> EXERCISE TASK 1:
Copy the passage on Tamil politics word for word, starting at "Similarly, the grassroots" and ending at "Myanmar as genocide.".

Knowingly or unknowingly, the former NPC Chief Minister is getting into a terminology trap.
The TPC's position was sent to UN General Secretary on 26 February, according to Wigneswaran. He is a co-chairman of the TPC (The annual report of the UN High Commissioner for Human Rights was finalised much earlier on 08 February).
Wigneswaran, who is now in the process of forming and shaping Tamil Makkal Koottani (TMK), which seeks to become an alternative to the ITAK, should seriously consider sticking to the single-mindedness of the NPC resolution, which he tabled and passed with courage, conviction and statesmanship four years ago in 2015.
Similarly, the grassroots activists should double their efforts in bringing the TNPF and the newly formed TMK to join hands based on a policy understanding. This also applies to other constituent parties of the TNA.
Gajendrakumar Ponnambalam, one of the eleven founding members of the North-East Secretariat of Human Rights (NESoHR) during the peace process, is well versed in international human rights related position of Eezham Tamils.
However, the TNPF distancing from other actors in forming a joint alternative political alliance has also disappointed the activists for alternative politics among the Eezham Tamils.
* * * Many international human rights actors have recognised the genocide being waged by the extremist sections of the Theravada Buddhists in Myanmar as genocide.
The Eezham Tamils who have faced the same intent for decades in the island from the Mahawansa-mindset based ideology must now double their efforts in seeking justice to the genocide particularly with a focus on documenting and establishing the ‘intent’ of the genocide and state-responsibility.
Apart from demanding ICC or a specially constituted international criminal tribunal by the UN to investigate the genocide, Eezham Tamils and their political actors should also consider finding a state actor to engage the International Court of Justice to examine SL state's decades-old responsibility in Tamil genocide, before, during and after the war.
Francis Boyle, an expert in international law and a professor at University of Illinois College of Law, has outlined how this could be done the Tamil diaspora,
ten years ago in March 2009. Professor Boyle single-handedly won two World Court Orders in favour of the Republic of Bosnia and Herzegovina against Yugoslavia to desist from committing all acts of genocide against the Bosnians.
* * * There is a deep-rooted connection between the sovereignty conflict and genocide in the island.
The protracted genocide is the tactic of this strategy, which seeks to retain and consolidate the sovereignty and self-determination of the entire island as exclusive only to Theravada Sinhala Buddhists.
Again, this strategy of the Sinhala polity is subordinated to the ultimate ‘grand’ vision, which is the ‘authentication’ of a Sinhala ‘civilisation’ in the island.

> SUPPLIED DATA:
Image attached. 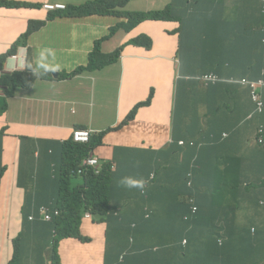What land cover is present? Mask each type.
Wrapping results in <instances>:
<instances>
[{
    "label": "trees",
    "instance_id": "1",
    "mask_svg": "<svg viewBox=\"0 0 264 264\" xmlns=\"http://www.w3.org/2000/svg\"><path fill=\"white\" fill-rule=\"evenodd\" d=\"M129 1L93 0L49 13L52 19L61 14H113L128 19L112 27L106 36L97 40L86 65L62 74V77L93 72L112 64L123 46L108 54L102 51V42L119 28L130 30L147 19L180 22L178 16L171 15V6L148 12L120 10ZM225 4H228V0H187L184 4V10L190 15L200 17L202 21L210 18L214 20L211 26L199 27L201 40L196 42L187 40V35L192 31H182L184 25L189 24L192 30L196 25L189 17L180 22L178 52L181 55L178 54V57L180 63H185L183 48L187 42L190 55L193 56V72L190 77L187 74L182 80L176 81L174 123L183 118L180 82L184 85V97L187 100L182 108L190 118L192 128L197 133L208 129L215 138L210 140L212 145L197 149L195 145L189 144L194 139L191 134L179 135L178 129L172 125L171 146L176 147L182 138L187 141L179 147L183 157L200 158L188 163L177 185L163 184L161 192L155 189L153 181L144 193L134 185L131 190L115 193L106 186L110 173L117 171L120 162L115 154L113 161L104 164L99 172L93 167H81L83 160L90 155L92 139L85 144L75 142L72 137L45 143L21 137L22 155L27 151L28 163L37 172L35 179L30 177L31 189L25 196L21 214L37 234L43 230L53 234L51 252L47 257L51 264H61L59 244L63 238L76 237L85 242L91 240L81 230L86 212H91L95 220L107 223L104 264H264V228L252 232L251 228H240L236 223L242 200L251 208H264V147L258 142L260 131L256 133L257 144L251 148H239L233 156L226 150L228 136L239 131L240 123L236 119L237 108L228 99L230 86L227 82L244 86L241 82L243 78L256 82L264 80V0H235L236 5L230 13ZM48 21L49 17L43 24ZM30 34L31 31H28L24 37L29 39ZM129 43L150 49L153 40L150 36L139 35L129 40ZM27 44V41L22 43ZM18 46L19 42L8 55L16 53ZM6 57H0V69ZM211 73L218 75L219 80H201V76ZM35 79L30 70L3 72L0 86L7 94L4 104L0 105V114L7 111L8 98L32 95L36 89ZM245 87L258 110V116L250 119L252 123L259 119V125L262 124L264 128V85L258 86L256 90ZM200 101L206 105L203 116L196 107ZM135 113L136 109L132 110L125 121L132 120ZM6 131L7 128L0 130V177L5 170L2 154ZM206 147L207 151L204 150ZM46 160H49V170H52L51 162L54 161L62 172L53 179L54 189L49 193H41L34 186ZM80 168L83 172L78 174ZM190 171L193 172V187L188 185L187 175ZM192 194L199 205L196 214L190 212L187 203L188 196ZM230 211L235 212L232 218ZM185 215H189V218L185 219ZM122 254L124 257L121 259ZM38 258L43 263L46 261L43 249L39 250ZM15 259L17 250L13 261Z\"/></svg>",
    "mask_w": 264,
    "mask_h": 264
},
{
    "label": "crops",
    "instance_id": "2",
    "mask_svg": "<svg viewBox=\"0 0 264 264\" xmlns=\"http://www.w3.org/2000/svg\"><path fill=\"white\" fill-rule=\"evenodd\" d=\"M0 1V57L7 56L0 71L11 73L30 69L36 78L33 94L8 98L7 111L0 114L2 129L7 128L3 140V166L6 168L0 178V264H10L15 253L14 240L22 230L28 228L35 244L34 262L42 264L38 259V249L50 237H46L45 230L37 234L22 218L21 208L32 184L30 177L35 179L37 172L34 166L29 165L27 152L21 156L20 136L57 142L70 138L75 129L90 128L96 132L91 138L89 156L104 160L100 167L112 162L114 154L120 160L117 171L111 172L107 179L106 186L110 191L131 190L135 181H155V189L161 192L163 184L177 185L188 163L200 158L183 157L179 149L183 145L179 142L176 147L171 146L172 125L178 129L179 135L191 134L197 149L212 145L210 140L215 138L208 129L197 133L192 128L191 120L182 108L187 100L184 85L180 82L183 118L174 123L176 81L187 74L190 77L193 72V56L187 42L183 48L185 63H180L178 57L180 22L189 17L196 25L193 30L189 24L182 28L185 33L186 30L192 31L186 38L196 42L201 40L199 27L211 26L214 19L202 21L200 17L190 15L184 10L187 0H130L126 9L133 13L171 6V15L178 16L180 22L147 19L130 31L119 29L102 43L104 52H111L124 44L112 64L94 72L62 77L61 74L70 73L89 62L97 40L107 35L120 18L115 15L61 14L52 19L49 13L59 10L50 11L43 7L46 2L69 6L93 0ZM234 4V1L226 4L227 9L231 10ZM48 17L50 21L43 24ZM28 31H31V36L26 39L24 34H28ZM139 35L150 36L152 48L126 44L127 40ZM24 41H27V46H22ZM18 42L17 57L13 55L15 53L8 55ZM227 83L230 86L229 102L237 108L236 119L240 121L239 131L228 136L226 150L233 156L237 149L251 148L257 144L256 133L264 128L262 124L259 125V119L253 123L250 119L258 116V110L247 88L240 84L236 86L234 82ZM235 87L238 88L232 93ZM5 94L7 92L0 86V105L4 104ZM10 99L18 105L24 118L26 116L25 121L17 126L10 122ZM147 100H151L150 103H146ZM95 101L97 109L93 111ZM196 107L201 116L206 113V105L202 101L197 102ZM134 109L135 117L126 122ZM204 150L207 151L208 147ZM218 152L223 158L222 153ZM51 166L52 170H49V160H46L35 182L34 187L41 193L51 192L55 175L62 172L58 163L52 161ZM236 223L240 228L263 230L264 208H251L242 200ZM106 230L105 222L96 221L93 217L84 219L82 231L92 240L86 243L74 238L62 240V264H104ZM11 264L23 263L17 259Z\"/></svg>",
    "mask_w": 264,
    "mask_h": 264
},
{
    "label": "clouds",
    "instance_id": "3",
    "mask_svg": "<svg viewBox=\"0 0 264 264\" xmlns=\"http://www.w3.org/2000/svg\"><path fill=\"white\" fill-rule=\"evenodd\" d=\"M231 1H234L235 2V0H228V4H229V2H231ZM235 5L236 4H234V7H235ZM127 6V5H126ZM126 6L125 7H123V8H121L120 10H122V11H128L127 9H126ZM225 6H226V4H225ZM233 7V8H234ZM232 8V9H233ZM67 9V7L66 8H64V9H55V10H59V11H63V10H66ZM226 9H227V7H226ZM231 9V10H232ZM55 10H51V11H55ZM231 10H228L227 9V11H228V13H230V11ZM94 15V14H93ZM99 15H101V14H99ZM107 15H113V14H107ZM115 16H117V15H115ZM117 17H119L120 18V21L116 24V25H114V26H117L118 24H120V23H122V22H127L128 21V19L126 18V17H124V16H117ZM152 20V19H151ZM114 26H112V27H114ZM111 27V28H112ZM135 27V26H134ZM133 27V28H134ZM110 28V29H111ZM119 29H124V28H119ZM118 29V30H119ZM117 30V31H118ZM124 30H126V29H124ZM131 30V29H130ZM130 30H126V31H130ZM110 31V30H109ZM116 31V32H117ZM115 32V33H116ZM109 33V32H108ZM114 33V34H115ZM113 34V35H114ZM112 35V36H113ZM106 36V35H105ZM104 37V36H103ZM102 37V38H103ZM110 38V37H109ZM99 39H101V38H99ZM108 39V38H107ZM104 41V40H103ZM103 43V42H102ZM28 45V44H27ZM27 45H22V46H27ZM121 46H124V44H122V45H120L118 48H116L115 50H113V51H111V52H104V53H108V54H110V53H114L117 49H119ZM19 49V48H18ZM123 49V48H122ZM122 51V50H121ZM17 52H18V50H17ZM16 52V53H17ZM16 53L15 54H13L14 55V57L16 58L17 57V55H16ZM87 64V63H86ZM86 64H82V65H86ZM81 66V65H80ZM107 66V65H106ZM79 67V66H78ZM104 68V67H103ZM25 70H30V69H25ZM100 70V69H99ZM15 71H17V70H15ZM30 71H32V70H30ZM74 71V70H73ZM72 71V72H73ZM97 71V70H96ZM13 72V71H12ZM33 72V71H32ZM85 72H88V71H85ZM94 72V71H93ZM0 73H1V75H2V73L3 72H1L0 71ZM34 73V72H33ZM71 73V72H70ZM83 73V72H82ZM65 74V73H64ZM80 74V73H79ZM1 75H0V77H1ZM34 75H35V73H34ZM77 75V74H76ZM61 76H62V74H61ZM74 76V75H73ZM79 129H90V128H78V129H75L74 131H73V134H72V138L74 139V141L75 142H77V143H82V144H85V143H88L89 141H90V139H91V136L96 132V130H92V134L90 135V138H89V140L88 141H82V140H78V139H76L75 138V131L76 130H79ZM21 137L22 136H20V140H21ZM27 137V136H26ZM70 137V138H71ZM31 138V137H30ZM69 139V138H68ZM37 140V139H36ZM64 140H67V139H64ZM64 140H59V141H57V142H60V141H64ZM41 141H43V140H41ZM180 141H184V144H181L180 143ZM179 141V143L181 144V145H185L186 143H187V141H185V140H180ZM45 143H46V141H44ZM47 142H50V141H47ZM51 142H53V141H51ZM191 142H193V144H191ZM258 142L260 143V144H262V146L264 147V130H262V131H260V137H259V140H258ZM189 144L190 145H194L195 144V141L194 140H190L189 141ZM20 146H21V150H22V141H21V144H20ZM27 152V151H26ZM28 154V153H27ZM36 155H38V153H36ZM21 156H22V152H21ZM91 157H96V156H89V157H87L88 159H87V161H86V158L83 160V162H82V164H81V167H93V168H95L96 169V171L97 172H99L100 170H101V168L102 167H100V164L104 161V160H102L101 158L99 159L98 157V162L97 163H92V162H90V161H88ZM2 161H3V154H2ZM116 165L114 164V167H115ZM6 168V167H5ZM83 172V169L82 168H80L79 170H78V174H81ZM4 173V172H3ZM2 177V176H1ZM0 177V178H1ZM187 178L189 179L188 180V185H189V182L190 181H192V185H189L190 187H193V185H194V183H193V172L192 171H190L189 173H188V175H187ZM149 184L150 183H145V182H139V181H135L134 182V186H137L140 190H141V192L142 193H144L145 192V190L148 188V186H149ZM190 196H194L195 197V200H196V204L198 205V203H197V198H196V196L194 195V194H192V195H189L188 196V198H187V203L190 205V203H189V197ZM240 209V208H239ZM198 210H199V205H198ZM191 212V211H190ZM198 212V211H197ZM59 212H57L56 214H58ZM88 213L90 214V216H88ZM149 214H147V216H148ZM93 216H92V214H91V212H86L85 214H84V216H83V218H82V223H83V221H84V219H87V218H92ZM52 218H53V216L51 217V219H50V221L49 222H51L52 221ZM185 218V217H184ZM96 221H100V220H96ZM103 222H105V221H103ZM82 223H81V230H82ZM106 223V222H105ZM107 224V223H106ZM249 228H251L252 229V232H255V230H256V228H254V227H249ZM45 234H46V237L47 238H49L50 237V240L48 241V239H47V242H46V244L42 247V248H39L38 249V255H39V250L40 249H43V257L44 258H46V261H44V263L42 262V260H40L39 258V260L42 262V264H51V262L49 261V260H47V257L50 255V252H51V247H52V238H53V234L51 233V232H47L46 230H45ZM82 234L83 235H85L84 233H83V231H82ZM85 236H87V235H85ZM88 237H90V236H88ZM69 238H74V239H77V240H79V241H81V242H83V243H86L85 241H82V240H80L79 238H76V237H66V238H63L62 240H64V239H69ZM91 238V237H90ZM106 238H107V230H106ZM23 239H25V241H26V250H25V253H24V256L23 257H21V255H20V249H19V243H20V241L21 240H23ZM62 240L60 241V244H59V255H60V260H61V264H62V255H61V252H60V246H61V242H62ZM91 240H92V238H91ZM90 240V241H91ZM131 240H133L132 238H131ZM17 241V242H16ZM90 241H87V242H90ZM14 244H15V253H14V256H15V254H16V250H17V259H19V261L21 262V263H23V264H35V262H34V258H35V255L33 254V251H34V246H35V244H34V242H33V237H31V231H30V229L28 228V229H26V230H22L21 232H20V234L17 236V238L14 240ZM106 247H107V245H106ZM45 248V249H44ZM14 256H13V258L10 260V264L11 263H13V262H15V261H17V259H15V261H13L14 260ZM124 257V254H122L121 255V259ZM13 261V262H12ZM105 262V261H104Z\"/></svg>",
    "mask_w": 264,
    "mask_h": 264
},
{
    "label": "built area",
    "instance_id": "4",
    "mask_svg": "<svg viewBox=\"0 0 264 264\" xmlns=\"http://www.w3.org/2000/svg\"><path fill=\"white\" fill-rule=\"evenodd\" d=\"M43 7L47 10H55V9H64L67 7L66 4H52L49 2H46L45 4H43ZM1 75V73H0ZM201 80H203L204 82H216L219 80V76L216 74H205L203 76H201ZM242 84L244 86H250L253 88V90H256V88L259 86H263L264 85V80L262 79L261 81H251L248 78H243L242 79ZM255 97V94H254ZM92 134V130L91 129H79L75 131V138L78 140H82V141H88L90 138V135ZM181 144H184V141H180ZM191 144H193V142H191ZM88 161L92 162V163H97L98 162V158L97 157H91ZM189 185H192V181L189 182ZM189 203H190V211L192 214H196L198 211V205L196 204V200L194 196H190L189 197ZM88 216H90V214L88 213ZM189 215H185V219H188Z\"/></svg>",
    "mask_w": 264,
    "mask_h": 264
},
{
    "label": "rangeland",
    "instance_id": "5",
    "mask_svg": "<svg viewBox=\"0 0 264 264\" xmlns=\"http://www.w3.org/2000/svg\"><path fill=\"white\" fill-rule=\"evenodd\" d=\"M128 37H126L125 40H127ZM129 43V40H127V43ZM179 55H181V52H179ZM97 109V103L96 101L93 104V111H95ZM9 117H10V122L12 125L17 126V124H19L20 122L25 121L26 116L24 118V114L22 113V111L19 109L18 105L13 103V100L10 99L9 100ZM1 122V120H0ZM3 125L0 124V130L2 129ZM235 212L230 211V215L231 218L234 216ZM19 249H20V255L21 257L24 256L25 250H26V241L25 239L21 240L19 243Z\"/></svg>",
    "mask_w": 264,
    "mask_h": 264
}]
</instances>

> EXERCISE TASK 2:
Gather every line of the listing that contains the string "instances", and reproduce each one unchanged.

> EXPECTED ANSWER 1:
Similarly, the grassroots activists should double their efforts in bringing the TNPF and the newly formed TMK to join hands based on a policy understanding. This also applies to other constituent parties of the TNA.
Gajendrakumar Ponnambalam, one of the eleven founding members of the North-East Secretariat of Human Rights (NESoHR) during the peace process, is well versed in international human rights related position of Eezham Tamils.
However, the TNPF distancing from other actors in forming a joint alternative political alliance has also disappointed the activists for alternative politics among the Eezham Tamils.
* * * Many international human rights actors have recognised the genocide being waged by the extremist sections of the Theravada Buddhists in Myanmar as genocide.

> EXPECTED ANSWER 2:
Wrapping results in <instances>:
<instances>
</instances>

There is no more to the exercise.